◆ Required work:
• a. In the ADM summary documentation, update the part that opens with the words containing "Generate a global" and closes with "positives, and performance metrics." by putting "report" in place of "overview", and give that part again.
• b. Summarize the ADM summary documentation in two sentences.
#### Given passage
Channel Identification: - Channel - The channel name - Direction - The direction (e.g., Inbound, Outbound) - ChannelDirection - Combined Channel/Direction (e.g., “Web/Inbound”) - ChannelDirectionGroup - Standardized channel group with direction (e.g., “Web/Inbound”)

Time and Configuration Fields: - DateRange Min - The minimum date in the summary time range - DateRange Max - The maximum date in the summary time range - Duration - The duration in seconds between the minimum and maximum snapshot times - Configuration - A comma-separated list of model configuration names

Performance Metrics: - Positives - The sum of positive responses across all models in the channel - Responses - The sum of all responses across all models in the channel - Performance - The weighted average performance across all models in the channel (50-100) - CTR - Click-through rate (Positives / Responses) in the channel - isValid - Boolean indicating if the channel has sufficient data (at least 200 positives and 1000 responses)

Action Statistics: - Actions - The total number of unique actions in the channel - Used Actions - The number of unique actions that have been used (have responses) - New Actions - The number of new actions introduced in the period - Issues - The number of unique issues - Groups - The number of unique issue/group combinations

Treatment Statistics: - Treatments - The total number of unique treatments - Used Treatments - The number of unique treatments

Omnichannel Metrics: - OmniChannel - The overlap of actions with other channels (measure of Omni Channel capability)

Technology Usage Indicators: - usesNBAD - Boolean indicating whether any standard NBAD configurations are used - usesAGB - Boolean indicating whether any Adaptive Generic Boosting (AGB) models are used

Return type:

pl.LazyFrame

summary_by_configuration() → polars.LazyFrame¶

Generates a summary of the ADM model configurations.

This method provides an overview of model configurations, including information about the number of models, actions, treatments, and performance metrics.

Returns:

A Polars LazyFrame containing the configuration summary with the following fields:

Configuration Information: - Configuration - The name of the model configuration - Channel - The channel name (if available in context keys) - Direction - The direction (if available in context keys)

Model Information: - ModelID - The number of unique model IDs for this configuration

Action Statistics: - Actions - The number of unique actions in this configuration - Unique Treatments - The number of unique treatments (if available) - Used for (Issues) - A comma-separated list of issues this configuration is used for (if available)

Performance Metrics: - ResponseCount - The total number of responses for this configuration - Positives - The total number of positive responses for this configuration - ModelsPerAction - The ratio of models to actions (models per action) - Performance - The weighted average model performance

Return type:

pl.LazyFrame

predictors_global_overview() → polars.LazyFrame¶

Generate a global overview of all predictors across all models.

This method provides a summary of predictor performance and characteristics across all models, including the number of responses, positives, and performance metrics.
########
#### Records
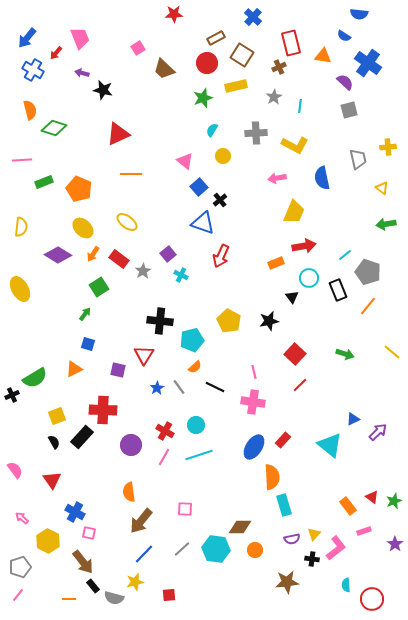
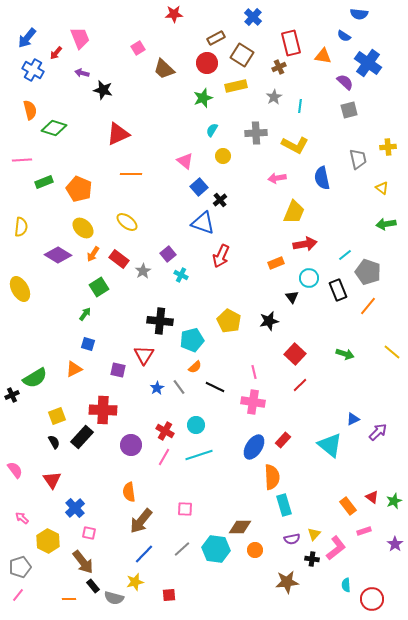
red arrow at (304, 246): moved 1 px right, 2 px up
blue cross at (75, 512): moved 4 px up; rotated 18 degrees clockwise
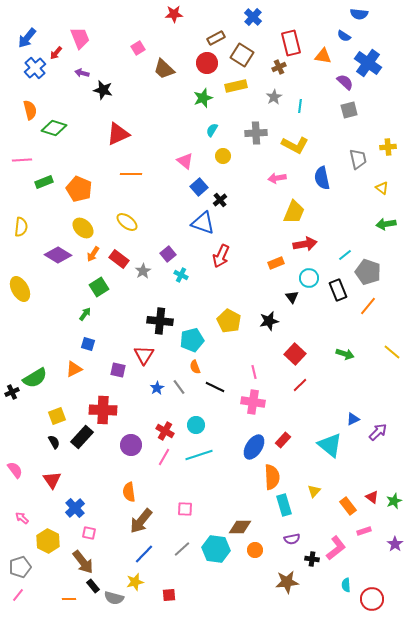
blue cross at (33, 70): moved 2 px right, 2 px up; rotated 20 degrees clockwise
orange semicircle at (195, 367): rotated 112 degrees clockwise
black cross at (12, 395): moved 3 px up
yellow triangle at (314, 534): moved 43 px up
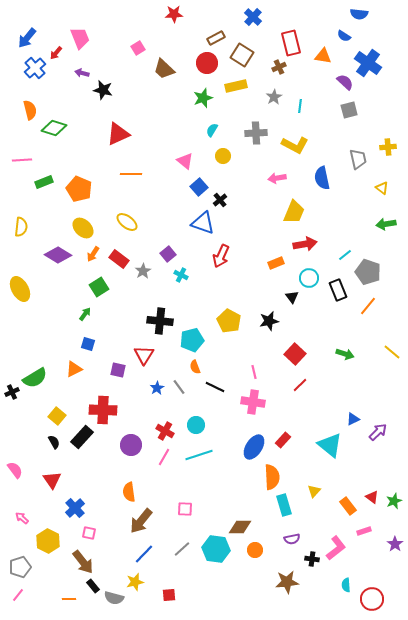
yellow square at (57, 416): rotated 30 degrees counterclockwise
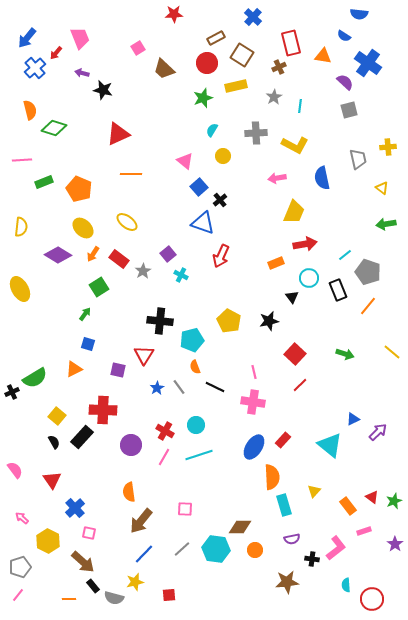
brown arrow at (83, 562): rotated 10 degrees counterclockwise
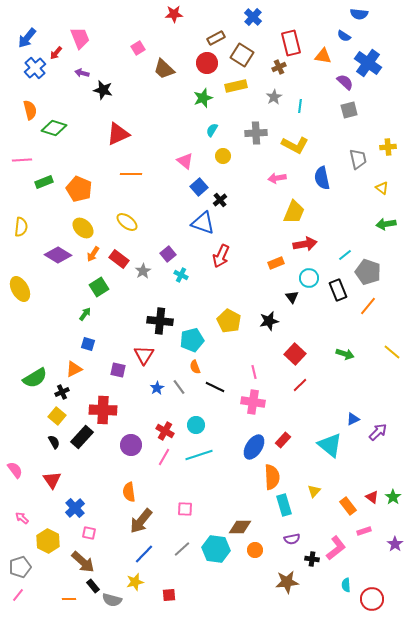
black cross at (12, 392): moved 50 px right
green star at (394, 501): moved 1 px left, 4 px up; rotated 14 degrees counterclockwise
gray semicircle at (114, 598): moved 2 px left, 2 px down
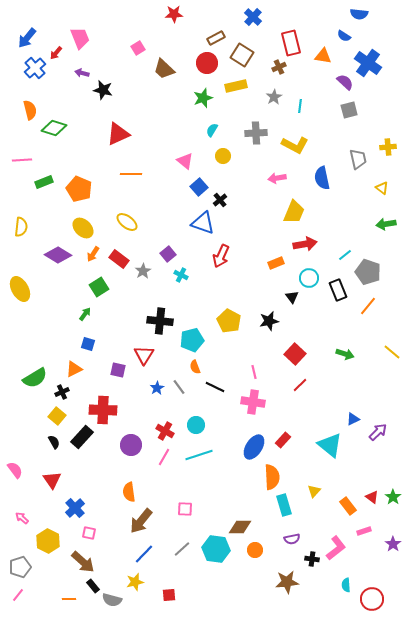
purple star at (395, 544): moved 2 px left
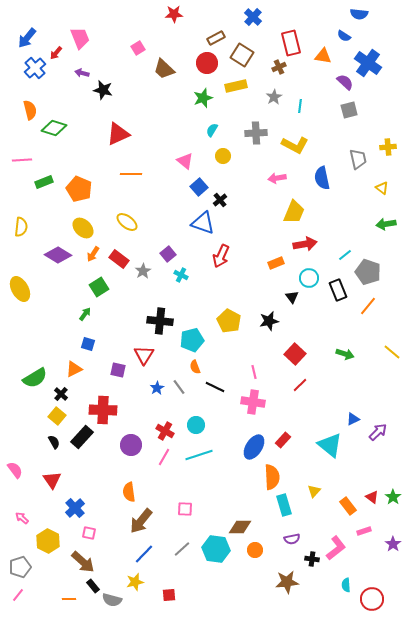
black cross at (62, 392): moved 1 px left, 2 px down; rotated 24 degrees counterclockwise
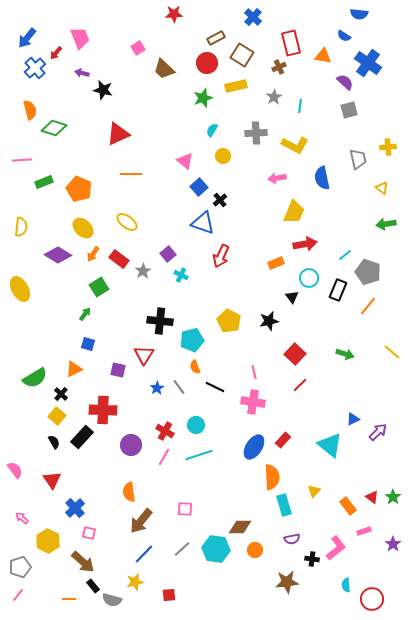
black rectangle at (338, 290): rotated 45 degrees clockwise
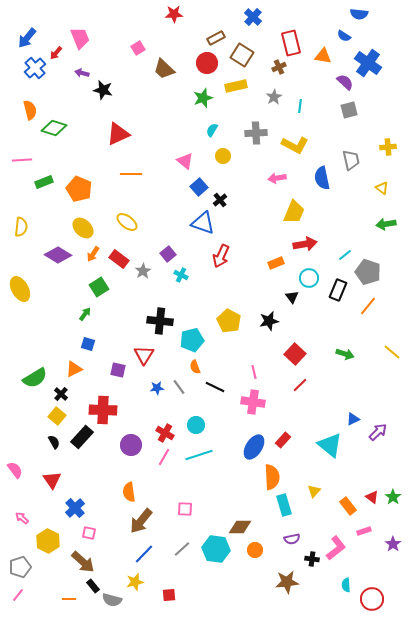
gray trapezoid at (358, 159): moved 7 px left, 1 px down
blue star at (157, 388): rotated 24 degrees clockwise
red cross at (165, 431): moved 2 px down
########
◆ Worked solutions:
• a.
Generate a global report of all predictors across all models.

This method provides a summary of predictor performance and characteristics across all models, including the number of responses, positives, and performance metrics.

• b. The channel summary returns a Polars LazyFrame with each channel's direction, time range, configurations, response and performance metrics, validity flag, action and treatment counts, omnichannel overlap, and indicators for NBAD and AGB use. The summary_by_configuration() method returns a LazyFrame that summarizes each ADM model configuration by its channel, direction, model and action counts, treatments, issues, responses, positives, models per action, and weighted average performance.